[Stored items from a collection]
────────────────

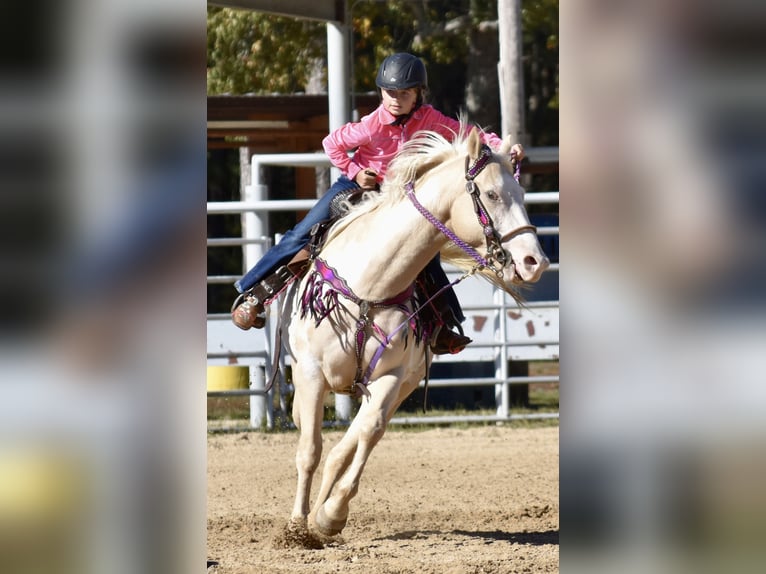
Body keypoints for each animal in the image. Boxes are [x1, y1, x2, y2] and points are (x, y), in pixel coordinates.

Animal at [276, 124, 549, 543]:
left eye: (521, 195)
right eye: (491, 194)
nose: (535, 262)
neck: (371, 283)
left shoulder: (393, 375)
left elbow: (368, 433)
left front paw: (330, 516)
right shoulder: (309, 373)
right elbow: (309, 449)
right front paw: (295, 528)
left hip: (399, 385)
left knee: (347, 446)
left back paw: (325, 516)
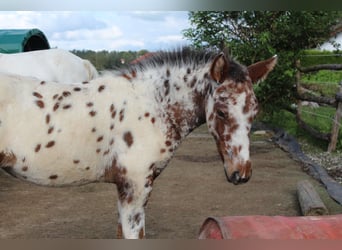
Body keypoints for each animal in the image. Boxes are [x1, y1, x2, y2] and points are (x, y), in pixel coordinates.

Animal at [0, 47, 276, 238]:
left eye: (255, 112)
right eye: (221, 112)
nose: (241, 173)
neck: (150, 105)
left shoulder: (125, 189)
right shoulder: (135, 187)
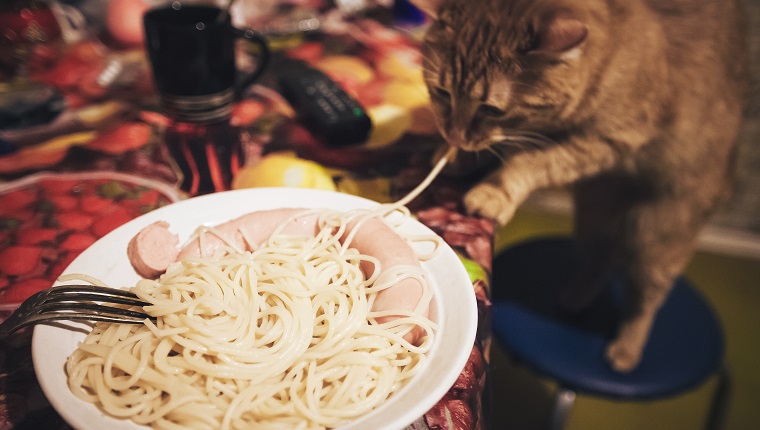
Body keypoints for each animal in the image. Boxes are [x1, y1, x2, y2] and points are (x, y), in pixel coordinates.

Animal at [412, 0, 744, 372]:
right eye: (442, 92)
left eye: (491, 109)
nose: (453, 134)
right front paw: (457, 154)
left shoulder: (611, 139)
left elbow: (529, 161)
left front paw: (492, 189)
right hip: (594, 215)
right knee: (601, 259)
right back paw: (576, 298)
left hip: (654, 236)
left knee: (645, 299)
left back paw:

────────────────

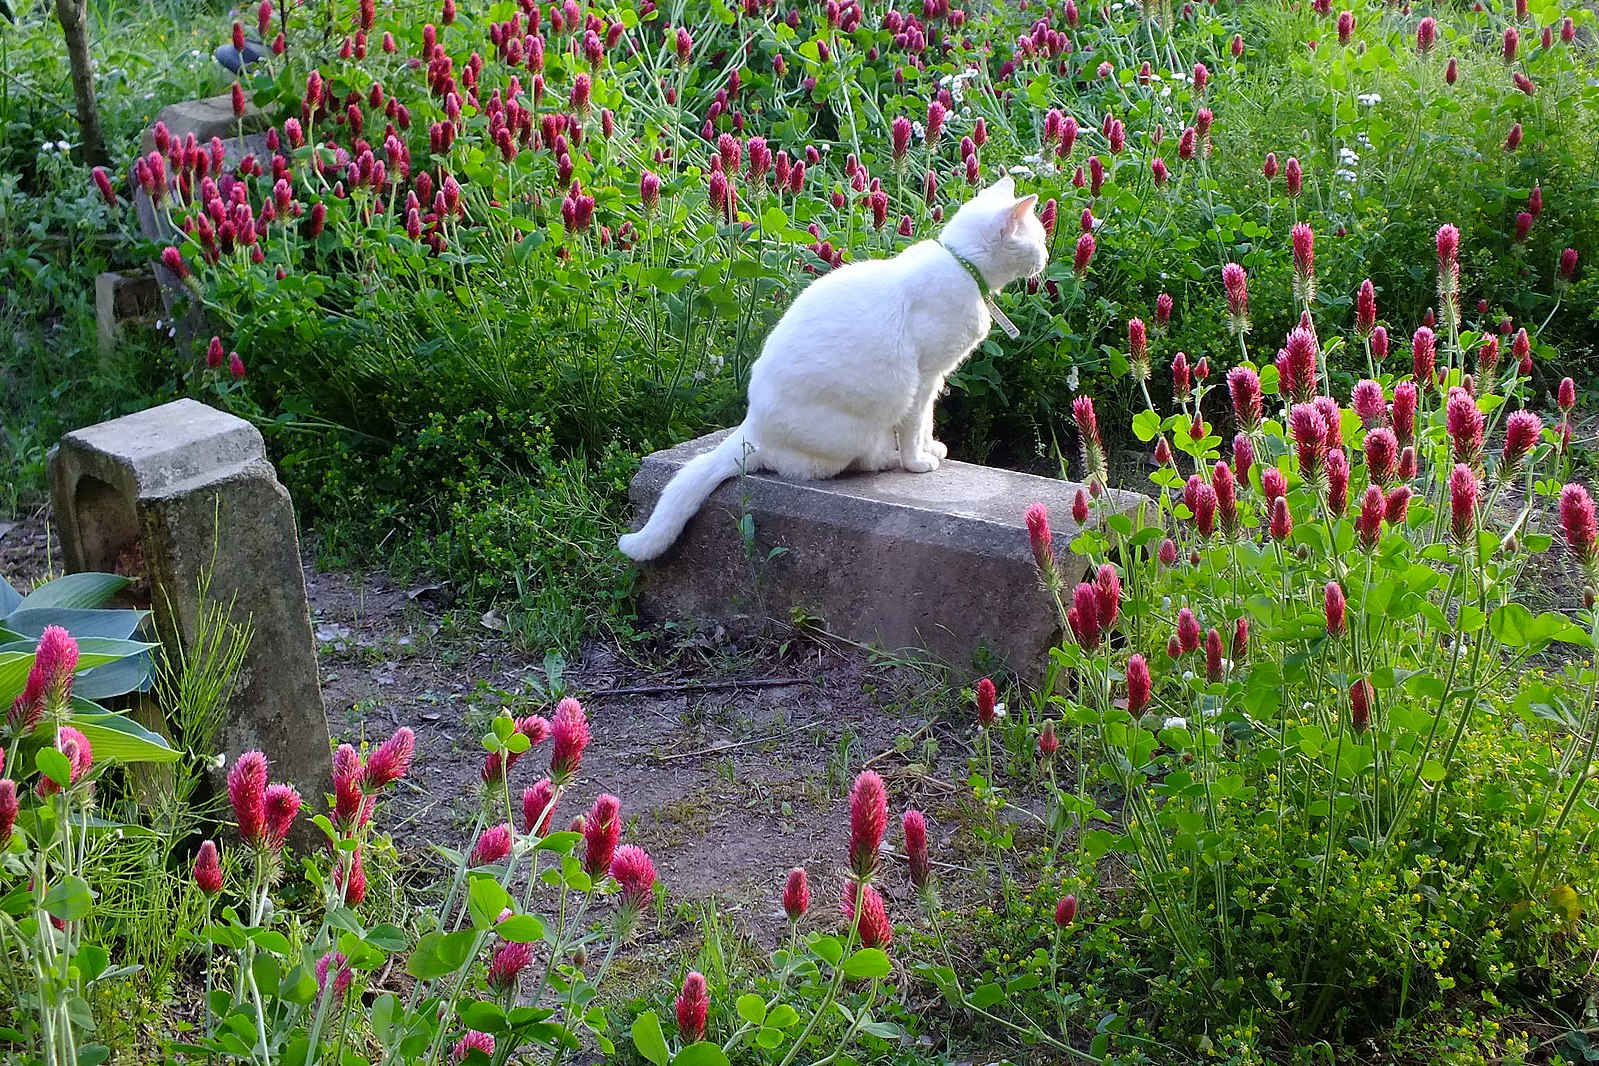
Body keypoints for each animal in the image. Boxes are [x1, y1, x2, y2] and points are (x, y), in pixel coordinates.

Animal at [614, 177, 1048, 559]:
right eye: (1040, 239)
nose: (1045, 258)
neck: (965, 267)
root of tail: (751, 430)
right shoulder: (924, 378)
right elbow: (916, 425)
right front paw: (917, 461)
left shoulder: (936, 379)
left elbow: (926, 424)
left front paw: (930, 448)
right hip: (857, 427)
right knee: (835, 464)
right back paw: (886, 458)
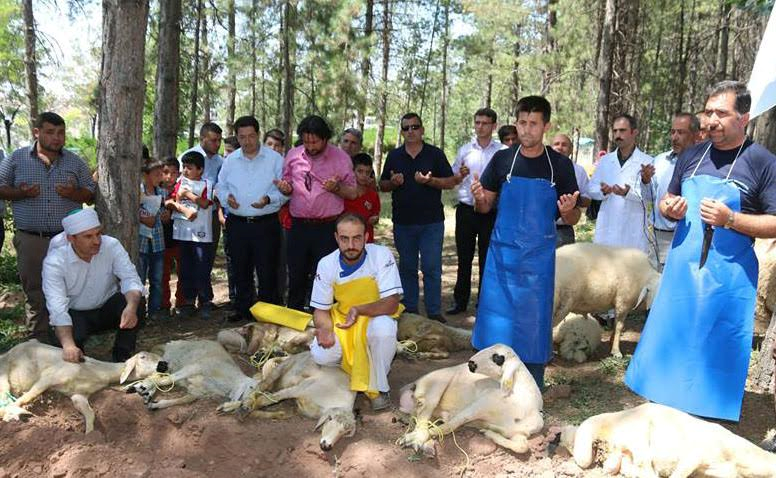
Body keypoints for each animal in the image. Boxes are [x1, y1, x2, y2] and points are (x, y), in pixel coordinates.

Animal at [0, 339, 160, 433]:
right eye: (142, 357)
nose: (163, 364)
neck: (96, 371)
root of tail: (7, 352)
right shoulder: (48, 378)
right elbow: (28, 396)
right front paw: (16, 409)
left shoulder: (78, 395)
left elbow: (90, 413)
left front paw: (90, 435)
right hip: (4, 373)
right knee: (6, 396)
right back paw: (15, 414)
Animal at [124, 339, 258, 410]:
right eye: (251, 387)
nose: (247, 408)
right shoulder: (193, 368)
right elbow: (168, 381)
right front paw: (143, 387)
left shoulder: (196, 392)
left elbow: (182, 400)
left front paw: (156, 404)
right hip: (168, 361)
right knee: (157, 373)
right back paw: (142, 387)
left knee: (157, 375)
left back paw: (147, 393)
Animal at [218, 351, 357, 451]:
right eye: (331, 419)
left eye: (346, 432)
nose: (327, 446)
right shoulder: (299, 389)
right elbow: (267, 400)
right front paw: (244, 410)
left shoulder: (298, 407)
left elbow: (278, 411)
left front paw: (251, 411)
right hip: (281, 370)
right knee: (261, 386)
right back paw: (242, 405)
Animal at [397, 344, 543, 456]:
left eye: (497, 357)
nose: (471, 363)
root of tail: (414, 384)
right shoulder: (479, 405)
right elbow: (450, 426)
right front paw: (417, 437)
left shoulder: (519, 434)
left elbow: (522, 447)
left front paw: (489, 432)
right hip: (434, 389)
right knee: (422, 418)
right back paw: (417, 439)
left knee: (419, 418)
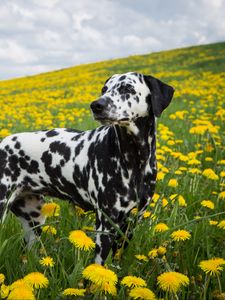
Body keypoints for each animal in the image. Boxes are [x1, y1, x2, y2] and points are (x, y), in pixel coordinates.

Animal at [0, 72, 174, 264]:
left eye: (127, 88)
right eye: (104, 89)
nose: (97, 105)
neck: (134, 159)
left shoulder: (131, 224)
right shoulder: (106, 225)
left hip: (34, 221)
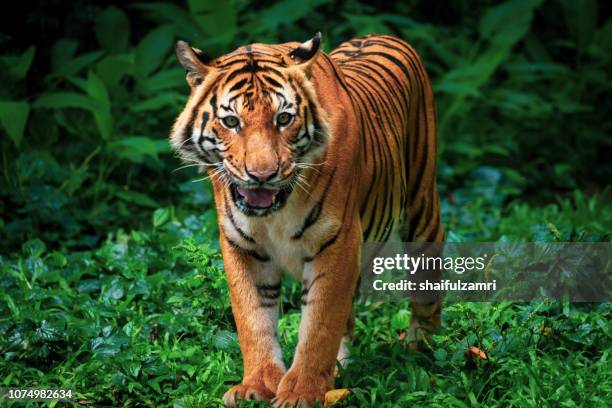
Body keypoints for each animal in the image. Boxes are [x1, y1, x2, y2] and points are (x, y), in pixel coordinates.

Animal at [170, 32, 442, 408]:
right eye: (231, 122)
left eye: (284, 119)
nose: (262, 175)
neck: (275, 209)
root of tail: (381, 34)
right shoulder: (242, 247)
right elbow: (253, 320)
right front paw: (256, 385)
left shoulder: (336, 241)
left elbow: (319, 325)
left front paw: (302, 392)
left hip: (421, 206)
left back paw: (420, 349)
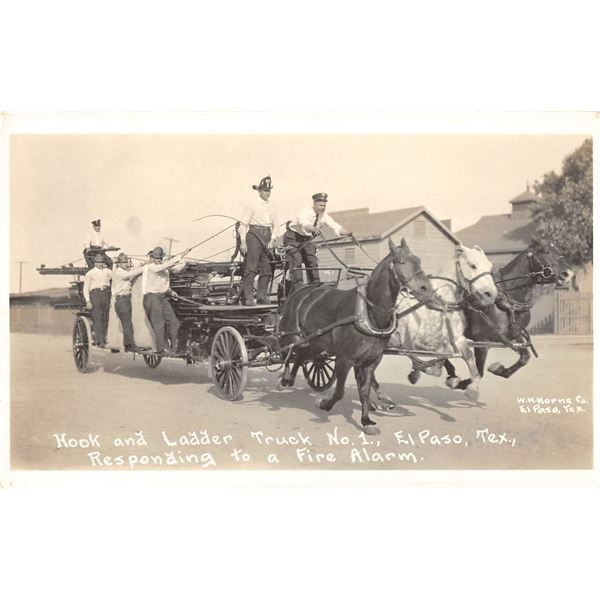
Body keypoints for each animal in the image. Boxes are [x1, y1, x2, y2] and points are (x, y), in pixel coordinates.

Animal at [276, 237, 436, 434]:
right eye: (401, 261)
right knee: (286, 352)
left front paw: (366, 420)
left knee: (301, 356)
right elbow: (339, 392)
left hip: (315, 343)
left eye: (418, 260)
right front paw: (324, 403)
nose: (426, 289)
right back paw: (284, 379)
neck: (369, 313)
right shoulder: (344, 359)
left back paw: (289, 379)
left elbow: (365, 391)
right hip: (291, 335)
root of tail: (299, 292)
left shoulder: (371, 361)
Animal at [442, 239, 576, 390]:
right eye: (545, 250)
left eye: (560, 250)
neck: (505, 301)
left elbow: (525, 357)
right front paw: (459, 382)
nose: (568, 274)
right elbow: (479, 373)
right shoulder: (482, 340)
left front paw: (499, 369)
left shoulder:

────────────────

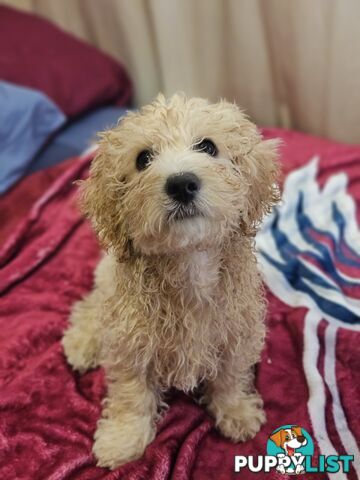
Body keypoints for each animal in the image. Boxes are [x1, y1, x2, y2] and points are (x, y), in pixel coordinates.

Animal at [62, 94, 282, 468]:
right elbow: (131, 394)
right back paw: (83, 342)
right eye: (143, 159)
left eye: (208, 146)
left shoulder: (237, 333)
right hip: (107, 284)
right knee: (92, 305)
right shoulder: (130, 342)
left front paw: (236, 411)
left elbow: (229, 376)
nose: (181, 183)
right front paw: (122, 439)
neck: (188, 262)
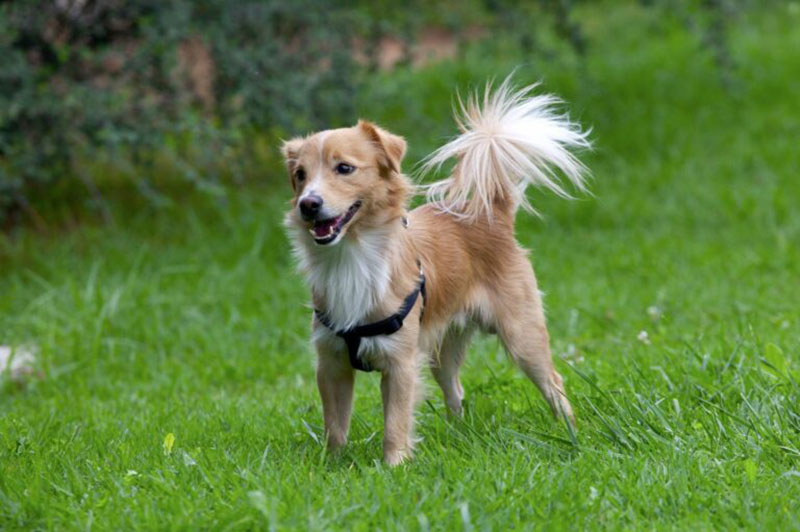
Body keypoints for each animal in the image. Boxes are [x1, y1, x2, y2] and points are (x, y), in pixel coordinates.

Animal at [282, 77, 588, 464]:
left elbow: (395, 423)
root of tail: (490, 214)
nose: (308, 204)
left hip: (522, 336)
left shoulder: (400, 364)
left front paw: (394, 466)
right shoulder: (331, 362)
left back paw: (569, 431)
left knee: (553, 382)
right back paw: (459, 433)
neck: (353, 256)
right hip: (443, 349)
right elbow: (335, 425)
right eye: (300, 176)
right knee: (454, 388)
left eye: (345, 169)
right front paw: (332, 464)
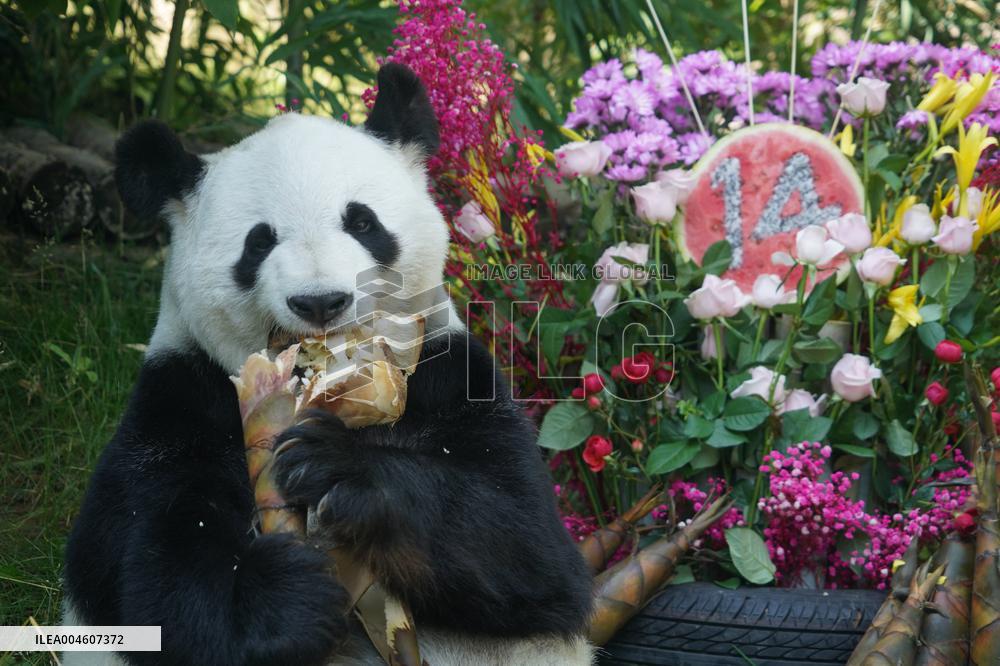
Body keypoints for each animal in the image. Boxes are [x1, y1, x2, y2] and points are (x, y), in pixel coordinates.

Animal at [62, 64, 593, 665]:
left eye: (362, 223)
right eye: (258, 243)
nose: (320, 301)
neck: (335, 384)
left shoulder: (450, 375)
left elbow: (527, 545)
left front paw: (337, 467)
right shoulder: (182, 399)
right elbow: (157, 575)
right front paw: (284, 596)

────────────────

What to produce: Count up the lines above that include the string "neck" and report nothing but that number.

Completed exercise: 11